Seekor sapi unggul berjenis Simental dengan bobot mencapai 1,1 ton, hasil peternakan warga Desa Sumber Deras, Kecamatan Mesuji, resmi dibeli oleh Presiden Republik Indonesia, Prabowo Subianto, sebagai hewan kurban peringatan Idul Adha 1447 Hijriah.

Hewan ternak berkualitas tersebut telah diserahkan secara resmi ke lingkungan Masjid Agung Sholihin Kayuagung, untuk kemudian disalurkan dan dimanfaatkan bagi masyarakat luas di wilayah Kabupaten OKI.
Penetapan ternak dari daerah ini sebagai kurban negara menjadi tonggak penting yang menegaskan kepercayaan penuh pemerintah pusat terhadap mutu dan ketersediaan hasil peternakan di bumi Sriwijaya ini.
Bupati OKI, Muchendi, menyampaikan rasa syukur dan apresiasi mendalam atas perhatian khusus yang diberikan oleh Presiden Prabowo Subianto.
Menurutnya, langkah ini bukan sekadar bantuan, melainkan dorongan moral yang sangat besar bagi seluruh pelaku usaha peternakan di daerah.
“Atas nama Pemerintah Daerah dan segenap masyarakat Kabupaten OKI, kami menyampaikan penghargaan dan ucapan terima kasih yang setinggi-tingginya kepada Bapak Presiden Republik Indonesia. Perhatian dan kepedulian ini menjadi bukti nyata bahwa hasil karya peternak lokal kita memiliki standar kualitas yang diakui secara nasional,” ungkap Muchendi, Rabu (27/5).

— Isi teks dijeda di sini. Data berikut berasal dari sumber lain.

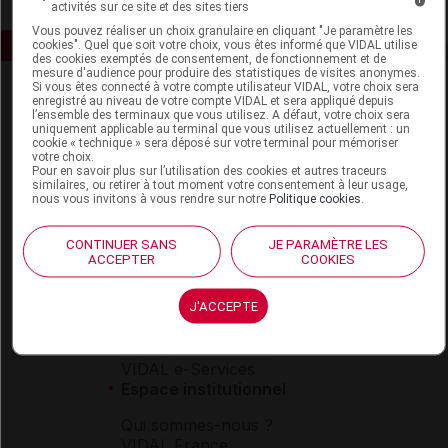
activités sur ce site et des sites tiers
Vous pouvez réaliser un choix granulaire en cliquant "Je paramètre les
cookies". Quel que soit votre choix, vous êtes informé que VIDAL utilise
des cookies exemptés de consentement, de fonctionnement et de
mesure d'audience pour produire des statistiques de visites anonymes.
Si vous êtes connecté à votre compte utilisateur VIDAL, votre choix sera
enregistré au niveau de votre compte VIDAL et sera appliqué depuis
l’ensemble des terminaux que vous utilisez. A défaut, votre choix sera
uniquement applicable au terminal que vous utilisez actuellement : un
cookie « technique » sera déposé sur votre terminal pour mémoriser
votre choix.
Pour en savoir plus sur l’utilisation des cookies et autres traceurs
similaires, ou retirer à tout moment votre consentement à leur usage,
Espace produit
nous vous invitons à vous rendre sur notre
Politique cookies
.
Boutique
CONTINUER SANS
JE PARAMÈTRE LES
VIDAL Expert
ACCEPTER
COOKIES
VIDAL Hoptimal
eVIDAL
J'ACCEPTE
VIDAL Mobile
VIDAL widget
VIDAL Sécurisation
VIDAL e-Services
Espace institutionnel
Qui sommes-nous ?
VIDAL France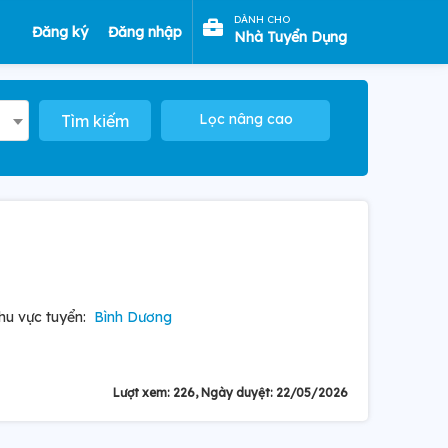
DÀNH CHO
Đăng ký
Đăng nhập
Nhà Tuyển Dụng
Lọc nâng cao
Tìm kiếm
hu vực tuyển:
Bình Dương
Lượt xem: 226, Ngày duyệt: 22/05/2026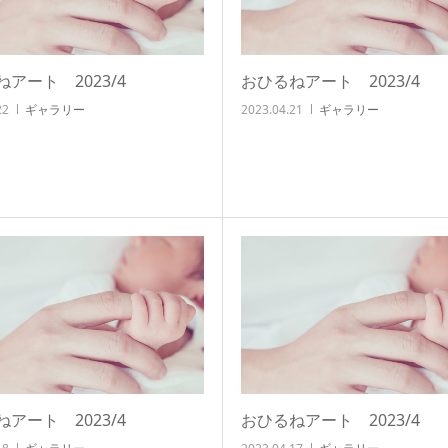
アート 2023/4
おひるねアート 2023/4
22
ギャラリー
2023.04.21
ギャラリー
アート 2023/4
おひるねアート 2023/4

Lebih jauh ia menjelaskan, pemilihan hewan kurban yang bersumber langsung dari peternak daerah merupakan bentuk validasi terhadap daya saing produk lokal.
Hal ini sekaligus menjadi pemacu semangat agar sektor peternakan di OKI terus berkembang dan mampu bersaing di kancah yang lebih luas.
Kepala Dinas Perkebunan dan Peternakan (Disbunnak) OKI, Dedy Kurniawan, merinci bahwa sapi unggulan tersebut merupakan milik Kasmudi, seorang peternak mandiri yang berdomisili di Desa Sumber Deras.
Dengan bobot mencapai 1,1 ton, hewan tersebut telah melewati serangkaian uji kelayakan dan pemeriksaan kesehatan ketat yang dilakukan tim teknis dinas untuk memastikan keamanan dan kesesuaian sebagai hewan kurban.
“Sapi berjenis Simental ini memiliki fisik yang sangat prima. Tim kami telah melakukan pemeriksaan kesehatan dan pengecekan kondisi ternak secara menyeluruh. Semua parameter memenuhi syarat dan dinyatakan layak, sehat, dan aman untuk dijadikan hewan kurban,” tegas Dedy.